Historical
The Imperial Glass Company was established in 1901 in Bellaire, Ohio. The company's first pieces were produced for the mass market for stores like Kresge's and McCrory's; they produced jelly glasses, pressed tumblers, butter dishes, pickle dishes, berry bowls, and a variety of other tableware.
With the introduction of machine-pressed glassware in 1910, the market expanded. Imperial Glass Company began producing "NUART" iridescent ware in colors of "rubigold, peacock, sapphire, rose satin, blue satin, iris ice, blue ice, and rose ice." The company began making "NUCUT" crystal ware, which was pressed glass made to reproduce early English pressed glass.
"Imperial Jewels," introduced in 1916, were free-hand iridescent "stretch glass" pieces. In 1922 the company imported a shop of Venetian glassmakers to what the company labeled Imperial "Art Glass." Catalogue 103G states on page 3-G, "these wares are covered with heavy deposits of various metal oxides, which make them nearly opaque in appearance. The enormous heat, necessary to develop these colors, cannot be regulated mathematically, and therefore there are scarcely two pieces alike, even when manufactured apparently in the same manner and under the same conditions." These pieces, mostly bowls, nappies, berry bowls, and nut bowls, are in colors of pearl green, pearl white, pearl ruby, and pearl amethyst.
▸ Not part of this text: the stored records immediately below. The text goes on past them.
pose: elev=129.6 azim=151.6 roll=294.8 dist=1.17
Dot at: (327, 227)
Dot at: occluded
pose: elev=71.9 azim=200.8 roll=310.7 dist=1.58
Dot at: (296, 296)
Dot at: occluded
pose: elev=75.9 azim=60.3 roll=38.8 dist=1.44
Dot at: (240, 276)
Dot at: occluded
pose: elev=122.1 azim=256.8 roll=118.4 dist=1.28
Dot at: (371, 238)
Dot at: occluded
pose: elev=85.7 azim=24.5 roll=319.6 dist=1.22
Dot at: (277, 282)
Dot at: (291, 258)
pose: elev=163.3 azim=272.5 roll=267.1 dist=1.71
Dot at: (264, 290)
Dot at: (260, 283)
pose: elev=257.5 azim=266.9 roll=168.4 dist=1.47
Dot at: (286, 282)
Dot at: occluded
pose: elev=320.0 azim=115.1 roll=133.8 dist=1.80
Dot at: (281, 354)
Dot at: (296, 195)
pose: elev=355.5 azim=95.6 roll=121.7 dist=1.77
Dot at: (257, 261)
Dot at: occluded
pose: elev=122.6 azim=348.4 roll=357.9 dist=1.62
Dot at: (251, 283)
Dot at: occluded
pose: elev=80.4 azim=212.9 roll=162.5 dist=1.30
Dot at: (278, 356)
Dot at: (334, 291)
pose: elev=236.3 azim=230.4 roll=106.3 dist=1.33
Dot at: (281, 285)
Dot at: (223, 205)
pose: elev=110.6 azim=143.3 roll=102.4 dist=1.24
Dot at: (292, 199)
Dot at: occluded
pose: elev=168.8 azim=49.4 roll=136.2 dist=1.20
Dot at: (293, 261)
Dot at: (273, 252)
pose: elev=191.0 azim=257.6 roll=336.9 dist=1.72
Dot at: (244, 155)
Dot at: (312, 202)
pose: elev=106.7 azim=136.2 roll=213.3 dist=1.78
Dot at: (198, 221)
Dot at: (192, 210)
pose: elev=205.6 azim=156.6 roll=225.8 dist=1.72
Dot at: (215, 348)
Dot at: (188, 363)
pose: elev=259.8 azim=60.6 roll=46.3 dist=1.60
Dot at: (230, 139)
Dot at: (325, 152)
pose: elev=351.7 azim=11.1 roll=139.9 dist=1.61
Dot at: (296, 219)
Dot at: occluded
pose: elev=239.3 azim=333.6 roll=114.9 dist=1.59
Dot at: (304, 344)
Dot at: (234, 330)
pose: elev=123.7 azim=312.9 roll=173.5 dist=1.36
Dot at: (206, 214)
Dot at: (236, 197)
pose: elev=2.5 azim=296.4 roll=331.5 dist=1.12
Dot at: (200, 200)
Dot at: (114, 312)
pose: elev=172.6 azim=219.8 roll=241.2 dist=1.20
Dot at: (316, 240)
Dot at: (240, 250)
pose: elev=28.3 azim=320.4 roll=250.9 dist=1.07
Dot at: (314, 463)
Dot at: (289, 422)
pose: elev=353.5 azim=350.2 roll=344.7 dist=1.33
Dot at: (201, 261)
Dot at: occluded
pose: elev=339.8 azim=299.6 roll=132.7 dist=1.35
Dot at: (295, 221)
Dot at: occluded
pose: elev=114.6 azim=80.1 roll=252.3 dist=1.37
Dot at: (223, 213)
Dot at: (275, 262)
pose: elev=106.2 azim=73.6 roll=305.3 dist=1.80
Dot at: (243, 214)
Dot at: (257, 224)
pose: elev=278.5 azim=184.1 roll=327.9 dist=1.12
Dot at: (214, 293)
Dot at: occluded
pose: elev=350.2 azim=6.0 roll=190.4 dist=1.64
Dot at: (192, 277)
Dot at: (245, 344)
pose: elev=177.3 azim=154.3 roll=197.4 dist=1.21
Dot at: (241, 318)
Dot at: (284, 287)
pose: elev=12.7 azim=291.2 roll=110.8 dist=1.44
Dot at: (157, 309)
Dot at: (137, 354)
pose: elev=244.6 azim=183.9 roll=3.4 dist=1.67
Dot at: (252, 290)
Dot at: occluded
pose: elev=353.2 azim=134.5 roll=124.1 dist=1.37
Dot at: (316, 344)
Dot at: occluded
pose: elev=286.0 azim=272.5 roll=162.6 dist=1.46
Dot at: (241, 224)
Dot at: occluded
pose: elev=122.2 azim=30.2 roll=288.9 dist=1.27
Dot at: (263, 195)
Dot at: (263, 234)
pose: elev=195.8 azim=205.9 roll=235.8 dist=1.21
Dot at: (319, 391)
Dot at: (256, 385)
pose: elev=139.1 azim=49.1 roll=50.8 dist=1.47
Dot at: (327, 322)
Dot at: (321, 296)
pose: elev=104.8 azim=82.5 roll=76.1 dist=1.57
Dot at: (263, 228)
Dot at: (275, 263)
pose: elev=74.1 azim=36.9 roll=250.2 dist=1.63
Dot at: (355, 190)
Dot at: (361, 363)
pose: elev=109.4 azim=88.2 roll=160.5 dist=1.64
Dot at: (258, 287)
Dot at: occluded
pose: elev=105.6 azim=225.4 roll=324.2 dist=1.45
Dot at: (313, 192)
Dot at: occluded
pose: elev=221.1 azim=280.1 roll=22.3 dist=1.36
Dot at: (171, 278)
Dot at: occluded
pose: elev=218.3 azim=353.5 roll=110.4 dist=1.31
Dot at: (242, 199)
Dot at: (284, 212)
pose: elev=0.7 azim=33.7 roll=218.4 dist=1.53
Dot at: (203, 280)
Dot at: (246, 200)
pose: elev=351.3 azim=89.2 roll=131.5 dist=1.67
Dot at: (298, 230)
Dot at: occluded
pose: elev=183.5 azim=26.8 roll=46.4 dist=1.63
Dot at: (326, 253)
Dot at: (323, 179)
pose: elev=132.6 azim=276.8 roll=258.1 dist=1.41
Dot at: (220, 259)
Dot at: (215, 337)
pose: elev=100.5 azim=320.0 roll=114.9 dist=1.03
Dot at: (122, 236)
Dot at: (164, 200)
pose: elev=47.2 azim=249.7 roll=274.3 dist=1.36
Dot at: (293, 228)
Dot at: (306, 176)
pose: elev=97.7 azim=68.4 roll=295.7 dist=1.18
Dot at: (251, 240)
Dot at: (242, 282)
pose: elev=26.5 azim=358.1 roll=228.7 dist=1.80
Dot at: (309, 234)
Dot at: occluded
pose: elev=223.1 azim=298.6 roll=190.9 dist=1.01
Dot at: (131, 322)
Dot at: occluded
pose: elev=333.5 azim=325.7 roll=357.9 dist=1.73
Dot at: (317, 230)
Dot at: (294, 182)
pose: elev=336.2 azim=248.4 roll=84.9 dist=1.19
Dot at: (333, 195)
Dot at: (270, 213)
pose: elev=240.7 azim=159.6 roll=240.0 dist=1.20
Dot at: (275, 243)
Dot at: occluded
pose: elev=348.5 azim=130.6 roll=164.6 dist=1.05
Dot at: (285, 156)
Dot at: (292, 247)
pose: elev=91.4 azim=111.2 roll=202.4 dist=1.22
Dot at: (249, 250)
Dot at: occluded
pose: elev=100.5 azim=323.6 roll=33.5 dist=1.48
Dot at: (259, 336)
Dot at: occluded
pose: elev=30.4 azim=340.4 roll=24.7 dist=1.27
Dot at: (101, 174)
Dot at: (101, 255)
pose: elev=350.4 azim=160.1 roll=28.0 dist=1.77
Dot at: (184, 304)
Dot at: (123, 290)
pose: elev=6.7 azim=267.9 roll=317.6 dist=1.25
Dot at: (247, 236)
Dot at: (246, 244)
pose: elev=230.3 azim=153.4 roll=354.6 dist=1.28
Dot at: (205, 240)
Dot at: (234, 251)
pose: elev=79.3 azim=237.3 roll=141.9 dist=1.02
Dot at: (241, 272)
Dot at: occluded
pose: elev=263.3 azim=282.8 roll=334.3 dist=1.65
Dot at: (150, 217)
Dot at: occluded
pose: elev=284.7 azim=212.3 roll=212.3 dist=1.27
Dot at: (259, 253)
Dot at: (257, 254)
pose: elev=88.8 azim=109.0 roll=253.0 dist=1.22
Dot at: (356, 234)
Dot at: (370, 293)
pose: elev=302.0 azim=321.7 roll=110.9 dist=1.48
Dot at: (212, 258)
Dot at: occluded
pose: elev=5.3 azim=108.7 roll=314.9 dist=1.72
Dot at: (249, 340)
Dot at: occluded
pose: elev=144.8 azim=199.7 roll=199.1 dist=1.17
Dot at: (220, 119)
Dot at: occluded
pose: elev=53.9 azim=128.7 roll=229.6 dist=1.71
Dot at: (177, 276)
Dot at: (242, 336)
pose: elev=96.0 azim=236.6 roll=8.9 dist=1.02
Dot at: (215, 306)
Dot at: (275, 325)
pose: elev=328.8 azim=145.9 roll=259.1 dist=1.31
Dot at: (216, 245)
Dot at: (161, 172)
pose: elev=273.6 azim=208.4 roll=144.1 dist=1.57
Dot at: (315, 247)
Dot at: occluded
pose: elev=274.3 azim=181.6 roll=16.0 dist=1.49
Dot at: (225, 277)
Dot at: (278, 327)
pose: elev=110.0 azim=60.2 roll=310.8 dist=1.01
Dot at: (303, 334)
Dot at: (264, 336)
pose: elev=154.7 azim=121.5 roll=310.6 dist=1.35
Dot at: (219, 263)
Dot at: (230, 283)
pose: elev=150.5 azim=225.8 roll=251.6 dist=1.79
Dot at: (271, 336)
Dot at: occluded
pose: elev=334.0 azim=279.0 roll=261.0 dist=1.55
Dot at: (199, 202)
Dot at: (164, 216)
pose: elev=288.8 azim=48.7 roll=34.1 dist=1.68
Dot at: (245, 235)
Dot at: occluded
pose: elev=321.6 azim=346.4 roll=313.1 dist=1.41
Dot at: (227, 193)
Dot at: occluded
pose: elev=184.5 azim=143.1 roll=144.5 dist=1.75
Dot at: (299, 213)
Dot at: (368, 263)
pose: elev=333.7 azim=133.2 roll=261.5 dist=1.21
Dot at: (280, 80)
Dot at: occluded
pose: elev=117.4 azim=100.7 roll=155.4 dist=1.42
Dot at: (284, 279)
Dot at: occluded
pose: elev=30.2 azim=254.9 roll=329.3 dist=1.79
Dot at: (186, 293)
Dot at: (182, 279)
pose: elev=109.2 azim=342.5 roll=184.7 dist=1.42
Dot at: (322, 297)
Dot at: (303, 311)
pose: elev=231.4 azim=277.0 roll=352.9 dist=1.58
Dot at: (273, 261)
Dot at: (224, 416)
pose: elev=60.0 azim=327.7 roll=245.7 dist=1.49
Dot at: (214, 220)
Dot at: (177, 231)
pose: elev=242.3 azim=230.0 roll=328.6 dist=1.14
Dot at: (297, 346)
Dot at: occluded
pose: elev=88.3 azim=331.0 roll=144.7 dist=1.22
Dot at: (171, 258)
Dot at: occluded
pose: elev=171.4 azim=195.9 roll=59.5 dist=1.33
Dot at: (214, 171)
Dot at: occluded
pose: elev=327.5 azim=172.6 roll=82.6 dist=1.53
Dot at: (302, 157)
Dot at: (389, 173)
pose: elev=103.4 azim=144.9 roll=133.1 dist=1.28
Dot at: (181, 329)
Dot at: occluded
The Depression and the influx of machine glass companies combined to push Imperial Glass Co. into bankruptcy in 1931, although the plant continued to operate after it went into receivership.
The company in 1940 started an acquisitions program and bought a series of other companies including the Central Glass Works of Wheeling, Virginia, (est. 1860). In 1958 Imperial Glass purchased molds from the Heisey Co. (est.1885) and bought the Cambridge Glass Co. (est. 1873). The firm became a subsidiary of Lenox China Inc. in 1973.
In June 1984 Imperial Glass went into Chapter 11 bankruptcy. The plant closed August 31, 1984, and the company's assets were taken over by Lancaster Colony Corporation, Columbus, Ohio.